John Duke, President and Chief Executive Officer, Harvard Bioscience: We do have a strong neuroscience platform and specifically our MeSH MEA towards organoids. We would be encouraged clearly if the NIH budget when it is released for 2026, if there’s an emphasis in that there, that would definitely enhance some of our products which are in the new product portfolio.
Bruce Jackson, Analyst, The Benchmark Company: Okay. And then also to follow-up on China. So you said we’ve got some sense of clarity on the macro and some stability with regard to tariffs. Are there any other macro factors that you’re watching right now in order to gain a higher sense of confidence in the forward macro?
Mark Frost, Interim Chief Financial Officer, Harvard Bioscience: Sure. I’ll take that, Bruce. It’s Mark. It’s a good question. The one open area is the European tariffs.
And right now, we can all see we’re at 15%, but we are seeing some volatility still in some of the other countries. I think we have to see if that settles out. I think the one thing for our business is we do have a number of European operations. So we do have additional options to move country of origin if that holds true or if there’s further volatility on the European side.
Bruce Jackson, Analyst, The Benchmark Company: Okay, great. And then last question, getting back to the mesh MEA products. You’ve been working with some academic institutions, hoping maybe to get some publications going. Anything to look forward to in the next couple quarters?

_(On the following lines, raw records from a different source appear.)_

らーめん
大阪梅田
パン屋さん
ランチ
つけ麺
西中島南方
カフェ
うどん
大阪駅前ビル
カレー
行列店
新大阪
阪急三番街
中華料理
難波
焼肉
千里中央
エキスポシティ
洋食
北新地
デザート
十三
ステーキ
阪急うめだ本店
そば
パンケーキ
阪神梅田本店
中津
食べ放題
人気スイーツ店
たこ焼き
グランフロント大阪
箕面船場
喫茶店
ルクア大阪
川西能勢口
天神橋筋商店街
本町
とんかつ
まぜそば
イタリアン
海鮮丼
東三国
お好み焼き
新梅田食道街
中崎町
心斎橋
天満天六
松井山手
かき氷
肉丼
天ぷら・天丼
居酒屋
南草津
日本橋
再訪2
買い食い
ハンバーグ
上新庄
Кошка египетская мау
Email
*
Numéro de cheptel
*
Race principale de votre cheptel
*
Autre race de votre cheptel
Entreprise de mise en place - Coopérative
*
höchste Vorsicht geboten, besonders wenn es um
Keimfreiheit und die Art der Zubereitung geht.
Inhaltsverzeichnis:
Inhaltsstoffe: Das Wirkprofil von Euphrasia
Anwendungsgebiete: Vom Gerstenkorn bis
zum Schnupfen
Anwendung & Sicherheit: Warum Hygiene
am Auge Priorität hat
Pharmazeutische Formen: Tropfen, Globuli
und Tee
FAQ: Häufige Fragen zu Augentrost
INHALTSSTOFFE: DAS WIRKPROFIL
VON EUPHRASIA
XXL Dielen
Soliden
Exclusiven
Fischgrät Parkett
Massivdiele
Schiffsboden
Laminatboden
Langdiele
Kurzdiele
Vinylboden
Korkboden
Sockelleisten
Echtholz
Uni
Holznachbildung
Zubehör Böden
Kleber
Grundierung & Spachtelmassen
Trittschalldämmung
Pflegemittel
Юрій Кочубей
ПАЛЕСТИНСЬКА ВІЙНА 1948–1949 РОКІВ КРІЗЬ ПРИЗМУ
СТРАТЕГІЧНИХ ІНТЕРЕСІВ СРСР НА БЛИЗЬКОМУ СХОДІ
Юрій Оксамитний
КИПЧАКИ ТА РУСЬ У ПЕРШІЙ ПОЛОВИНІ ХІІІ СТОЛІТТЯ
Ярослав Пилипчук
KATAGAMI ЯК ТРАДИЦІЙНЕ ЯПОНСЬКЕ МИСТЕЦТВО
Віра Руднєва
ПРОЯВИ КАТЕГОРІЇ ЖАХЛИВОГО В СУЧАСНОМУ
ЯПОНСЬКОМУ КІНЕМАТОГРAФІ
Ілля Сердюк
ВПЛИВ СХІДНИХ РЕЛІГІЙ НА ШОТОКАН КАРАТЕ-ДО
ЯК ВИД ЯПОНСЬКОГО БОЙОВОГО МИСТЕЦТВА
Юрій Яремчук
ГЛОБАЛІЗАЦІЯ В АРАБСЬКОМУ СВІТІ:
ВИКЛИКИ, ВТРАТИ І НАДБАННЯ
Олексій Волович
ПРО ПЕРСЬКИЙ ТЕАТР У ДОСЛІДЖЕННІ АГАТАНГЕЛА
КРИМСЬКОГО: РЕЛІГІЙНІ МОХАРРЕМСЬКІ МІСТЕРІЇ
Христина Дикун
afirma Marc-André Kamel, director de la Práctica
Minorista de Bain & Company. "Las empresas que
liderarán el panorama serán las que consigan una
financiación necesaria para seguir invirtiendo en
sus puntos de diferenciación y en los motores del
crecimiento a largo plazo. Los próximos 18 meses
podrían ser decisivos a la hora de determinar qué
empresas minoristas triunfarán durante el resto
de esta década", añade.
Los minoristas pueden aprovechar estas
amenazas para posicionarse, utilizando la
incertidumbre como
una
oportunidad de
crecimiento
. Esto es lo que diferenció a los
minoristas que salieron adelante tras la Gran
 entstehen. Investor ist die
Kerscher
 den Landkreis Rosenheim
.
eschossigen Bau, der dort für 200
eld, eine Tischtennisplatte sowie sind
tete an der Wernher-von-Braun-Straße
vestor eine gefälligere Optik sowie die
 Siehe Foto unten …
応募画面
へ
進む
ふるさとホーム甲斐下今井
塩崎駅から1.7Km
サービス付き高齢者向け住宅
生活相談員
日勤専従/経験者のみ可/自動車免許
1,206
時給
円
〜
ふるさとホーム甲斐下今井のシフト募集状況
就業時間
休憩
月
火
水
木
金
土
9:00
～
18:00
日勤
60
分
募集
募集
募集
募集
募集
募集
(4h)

John Duke, President and Chief Executive Officer, Harvard Bioscience: Well, is a big show, the Society of Neuroscience in November. And at that show, you’ll see some information which we’re going to be sharing and look forward to those academic results.
Bruce Jackson, Analyst, The Benchmark Company: Okay, great. That’s it for me. Thank you.
Conference Operator: Thank you. I’m showing no further questions at this time. This does conclude the program. You may now disconnect. Everyone have a great day.